▶ WHAT NEEDS TO BE DONE: Restate word for word the lines of the data below, from the first through the one that has "交通アクセス・お問い合わせ".

=== AVAILABLE DATA ===

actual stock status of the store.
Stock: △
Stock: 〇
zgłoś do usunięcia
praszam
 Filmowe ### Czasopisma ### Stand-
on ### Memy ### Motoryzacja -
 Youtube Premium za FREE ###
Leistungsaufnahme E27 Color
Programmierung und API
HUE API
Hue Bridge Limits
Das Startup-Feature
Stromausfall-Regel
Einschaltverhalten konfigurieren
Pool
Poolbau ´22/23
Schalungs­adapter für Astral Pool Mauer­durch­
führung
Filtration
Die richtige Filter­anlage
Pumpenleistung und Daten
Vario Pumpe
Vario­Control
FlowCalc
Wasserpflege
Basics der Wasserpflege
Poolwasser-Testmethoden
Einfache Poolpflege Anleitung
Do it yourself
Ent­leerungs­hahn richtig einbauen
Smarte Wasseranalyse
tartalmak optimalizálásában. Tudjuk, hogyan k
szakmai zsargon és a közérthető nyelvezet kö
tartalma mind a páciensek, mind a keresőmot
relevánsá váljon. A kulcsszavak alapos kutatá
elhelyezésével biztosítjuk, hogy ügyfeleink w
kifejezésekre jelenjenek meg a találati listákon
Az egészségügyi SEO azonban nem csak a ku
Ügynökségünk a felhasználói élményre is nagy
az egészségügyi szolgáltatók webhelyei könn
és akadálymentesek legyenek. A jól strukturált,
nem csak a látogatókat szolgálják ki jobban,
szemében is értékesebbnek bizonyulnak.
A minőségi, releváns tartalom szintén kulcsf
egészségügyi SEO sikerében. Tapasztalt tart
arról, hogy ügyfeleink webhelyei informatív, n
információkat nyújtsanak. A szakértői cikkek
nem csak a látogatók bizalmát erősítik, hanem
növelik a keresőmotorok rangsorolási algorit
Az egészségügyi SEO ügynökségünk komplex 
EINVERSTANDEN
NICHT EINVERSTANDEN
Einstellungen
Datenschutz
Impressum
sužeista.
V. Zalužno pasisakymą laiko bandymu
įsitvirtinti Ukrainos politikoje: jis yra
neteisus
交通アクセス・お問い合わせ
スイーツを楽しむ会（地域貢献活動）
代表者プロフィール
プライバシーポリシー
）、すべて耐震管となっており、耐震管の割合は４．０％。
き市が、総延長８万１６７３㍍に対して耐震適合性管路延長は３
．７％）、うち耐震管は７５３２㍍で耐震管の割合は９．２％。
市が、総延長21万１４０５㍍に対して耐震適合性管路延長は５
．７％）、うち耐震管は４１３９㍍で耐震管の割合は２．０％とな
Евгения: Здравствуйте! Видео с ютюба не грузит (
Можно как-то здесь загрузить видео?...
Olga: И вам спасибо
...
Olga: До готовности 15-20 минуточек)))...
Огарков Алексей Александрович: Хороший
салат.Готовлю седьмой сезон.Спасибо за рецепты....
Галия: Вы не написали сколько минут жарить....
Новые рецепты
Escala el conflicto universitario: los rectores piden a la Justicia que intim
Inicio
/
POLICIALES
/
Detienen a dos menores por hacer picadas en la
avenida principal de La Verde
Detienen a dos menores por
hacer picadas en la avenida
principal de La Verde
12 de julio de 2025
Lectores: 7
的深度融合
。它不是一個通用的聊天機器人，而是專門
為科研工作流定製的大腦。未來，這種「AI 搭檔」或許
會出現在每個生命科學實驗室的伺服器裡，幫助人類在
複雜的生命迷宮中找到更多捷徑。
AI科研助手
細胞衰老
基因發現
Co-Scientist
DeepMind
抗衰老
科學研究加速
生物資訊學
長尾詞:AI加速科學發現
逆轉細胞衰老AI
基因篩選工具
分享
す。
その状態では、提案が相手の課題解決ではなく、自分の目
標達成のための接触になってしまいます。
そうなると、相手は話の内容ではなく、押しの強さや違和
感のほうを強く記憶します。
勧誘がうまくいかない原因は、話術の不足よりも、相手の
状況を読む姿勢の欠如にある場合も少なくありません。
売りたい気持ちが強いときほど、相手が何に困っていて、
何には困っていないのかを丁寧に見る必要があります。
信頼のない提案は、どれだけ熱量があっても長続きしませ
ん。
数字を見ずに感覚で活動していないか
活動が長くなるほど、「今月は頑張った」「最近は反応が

===

▶ OUTPUT FOR THIS EXERCISE:
actual stock status of the store.
Stock: △
Stock: 〇
zgłoś do usunięcia
praszam
 Filmowe ### Czasopisma ### Stand-
on ### Memy ### Motoryzacja -
 Youtube Premium za FREE ###
Leistungsaufnahme E27 Color
Programmierung und API
HUE API
Hue Bridge Limits
Das Startup-Feature
Stromausfall-Regel
Einschaltverhalten konfigurieren
Pool
Poolbau ´22/23
Schalungs­adapter für Astral Pool Mauer­durch­
führung
Filtration
Die richtige Filter­anlage
Pumpenleistung und Daten
Vario Pumpe
Vario­Control
FlowCalc
Wasserpflege
Basics der Wasserpflege
Poolwasser-Testmethoden
Einfache Poolpflege Anleitung
Do it yourself
Ent­leerungs­hahn richtig einbauen
Smarte Wasseranalyse
tartalmak optimalizálásában. Tudjuk, hogyan k
szakmai zsargon és a közérthető nyelvezet kö
tartalma mind a páciensek, mind a keresőmot
relevánsá váljon. A kulcsszavak alapos kutatá
elhelyezésével biztosítjuk, hogy ügyfeleink w
kifejezésekre jelenjenek meg a találati listákon
Az egészségügyi SEO azonban nem csak a ku
Ügynökségünk a felhasználói élményre is nagy
az egészségügyi szolgáltatók webhelyei könn
és akadálymentesek legyenek. A jól strukturált,
nem csak a látogatókat szolgálják ki jobban,
szemében is értékesebbnek bizonyulnak.
A minőségi, releváns tartalom szintén kulcsf
egészségügyi SEO sikerében. Tapasztalt tart
arról, hogy ügyfeleink webhelyei informatív, n
információkat nyújtsanak. A szakértői cikkek
nem csak a látogatók bizalmát erősítik, hanem
növelik a keresőmotorok rangsorolási algorit
Az egészségügyi SEO ügynökségünk komplex 
EINVERSTANDEN
NICHT EINVERSTANDEN
Einstellungen
Datenschutz
Impressum
sužeista.
V. Zalužno pasisakymą laiko bandymu
įsitvirtinti Ukrainos politikoje: jis yra
neteisus
交通アクセス・お問い合わせ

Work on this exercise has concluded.